ABOUT THIS TASK — Transcribe the listing exactly; drop the images.
╭─ EXTRACTED INFORMATION
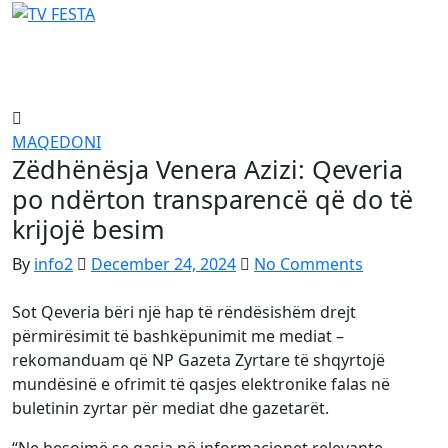
Skip
to
content
MAQEDONI
Zëdhënësja Venera Azizi: Qeveria
po ndërton transparencë që do të
krijojë besim
By
info2
December 24, 2024
No Comments
Sot Qeveria bëri një hap të rëndësishëm drejt
përmirësimit të bashkëpunimit me mediat –
rekomanduam që NP Gazeta Zyrtare të shqyrtojë
mundësinë e ofrimit të qasjes elektronike falas në
buletinin zyrtar për mediat dhe gazetarët.
“Ne besojmë se qasja në informacionet relevante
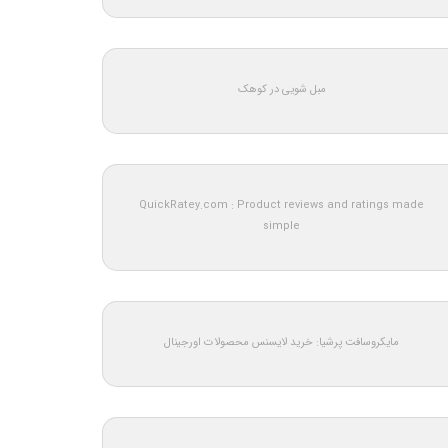
مبل شویی در کوهک
QuickRatey.com : Product reviews and ratings made
simple
مایکروسافت پرشیا: خرید لایسنس محصولات اورجینال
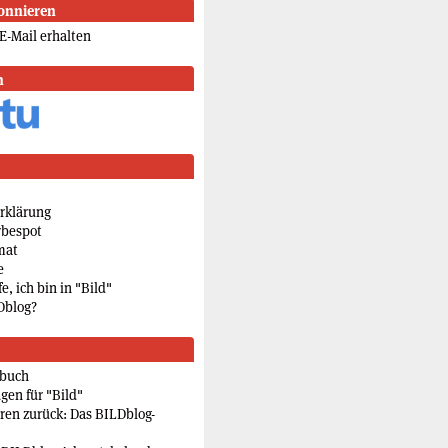
onnieren
E-Mail erhalten
n
rklärung
rbespot
mat
e
e, ich bin in "Bild"
Dblog?
rbuch
gen für "Bild"
eren zurück: Das BILDblog-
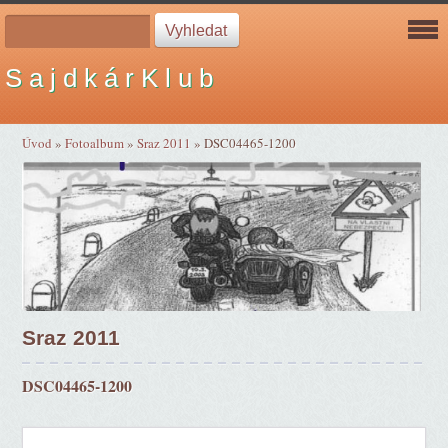
S a j d k á r K l u b
Úvod
»
Fotoalbum
»
Sraz 2011
»
DSC04465-1200
Sraz 2011
DSC04465-1200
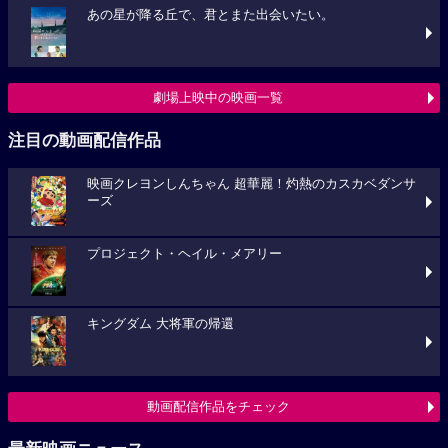
あの星が降る丘で、君とまた出会いたい。
劇場上映中の映画一覧
注目の動画配信作品
映画クレヨンしんちゃん 超華麗！灼熱のカスカベダンサ
ーズ
プロジェクト・ヘイル・メアリー
キングダム 大将軍の帰還
動画配信作品をチェック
╰─
EXERCISE SOLUTION —
Skip
to
content
MAQEDONI
Zëdhënësja Venera Azizi: Qeveria
po ndërton transparencë që do të
krijojë besim
By
info2
December 24, 2024
No Comments
Sot Qeveria bëri një hap të rëndësishëm drejt
përmirësimit të bashkëpunimit me mediat –
rekomanduam që NP Gazeta Zyrtare të shqyrtojë
mundësinë e ofrimit të qasjes elektronike falas në
buletinin zyrtar për mediat dhe gazetarët.
“Ne besojmë se qasja në informacionet relevante
مبل شویی در کوهک
QuickRatey.com : Product reviews and ratings made
simple
مایکروسافت پرشیا: خرید لایسنس محصولات اورجینال
onnieren
E-Mail erhalten
n
rklärung
rbespot
mat
e
e, ich bin in "Bild"
Dblog?
rbuch
gen für "Bild"
eren zurück: Das BILDblog-
S a j d k á r K l u b
Úvod
»
Fotoalbum
»
Sraz 2011
»
DSC04465-1200
Sraz 2011
DSC04465-1200
あの星が降る丘で、君とまた出会いたい。
劇場上映中の映画一覧
注目の動画配信作品
映画クレヨンしんちゃん 超華麗！灼熱のカスカベダンサ
ーズ
プロジェクト・ヘイル・メアリー
キングダム 大将軍の帰還
動画配信作品をチェック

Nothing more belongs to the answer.